Vanessa Redgrave will be awarded with the Lifetime Achievement Award in the 75th edition of Biennale del Cinema, yet her interview in the conference room focused on immigration and her childhood years.
Recently she directed a documentary, Sea Sorrow, trying to shake people’s consciousness on the painful theme of refugees. Sadly she reported how limited the affluence to the cinemas was: “In Milan they watched it more than in Rome, I really wonder why” she said in fluent italian, without the faintest shade of sarcasm.

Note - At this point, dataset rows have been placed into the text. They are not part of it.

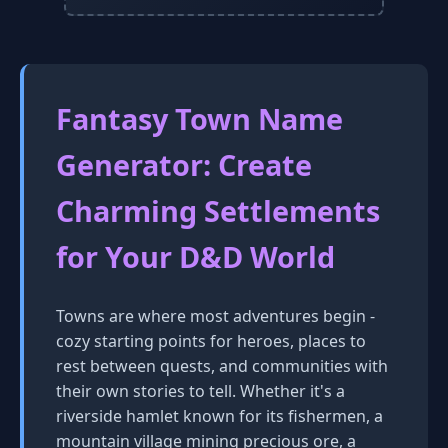
Fantasy Town Name
Generator: Create
Charming Settlements
for Your D&D World
Towns are where most adventures begin -
cozy starting points for heroes, places to
rest between quests, and communities with
their own stories to tell. Whether it's a
riverside hamlet known for its fishermen, a
mountain village mining precious ore, a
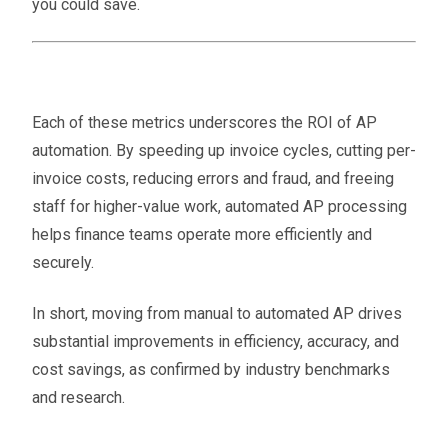
you could save.
Each of these metrics underscores the ROI of AP
automation. By speeding up invoice cycles, cutting per-
invoice costs, reducing errors and fraud, and freeing
staff for higher-value work, automated AP processing
helps finance teams operate more efficiently and
securely​.
In short, moving from manual to automated AP drives
substantial improvements in efficiency, accuracy, and
cost savings, as confirmed by industry benchmarks
and research.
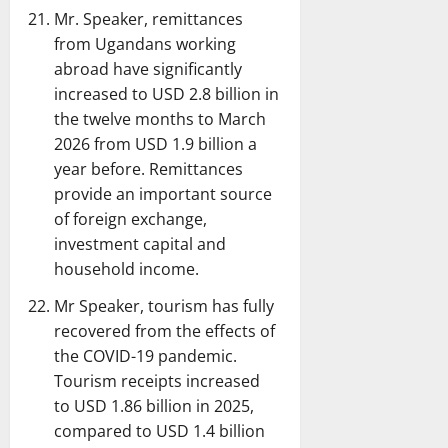
Mr. Speaker, remittances
from Ugandans working
abroad have significantly
increased to USD 2.8 billion in
the twelve months to March
2026 from USD 1.9 billion a
year before. Remittances
provide an important source
of foreign exchange,
investment capital and
household income.
Mr Speaker, tourism has fully
recovered from the effects of
the COVID-19 pandemic.
Tourism receipts increased
to USD 1.86 billion in 2025,
compared to USD 1.4 billion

Refugees’ cause is something she truly relates to: her childhood years were marked by the conflict. She felt “shipwrecked” on an island far away from her home and family, yet her effort goes back to those years, she says “since I was a kid I understood that I wanted to help. I would wear my rubber boots, my helmet and hold a stick as a rifle”. WWII years were certainly tough, even more on a kid – she addressed to her generation as “war-children”: who, better than she, would be able to empathically understand the pain refugees have been enduring? “Governments have lost the sense of reality” she added.
Her interview was less focused on her career and more on her story, which so clearly connects to the narrative of evacuated people. Nevertheless she gave a glimpse on how she got introduced to acting: “My cousin loved theatre; he had a paper-cut model of a stage with moving figures. When he was six he wrote a play for me. We wanted to collect money for the Royal Merchant Navy, so we would have people pay to watch us. I forgot what I was supposed to say, so my cousin said ‘Ladies and gentlemen, Vanessa has ruined everything. That’s how my first performance went.”
On the prize she refused, many decades ago, she said “I love facts. I didn’t refuse an honour from the Queen, I refused it from Blair: the man who took our country on war on a lie”.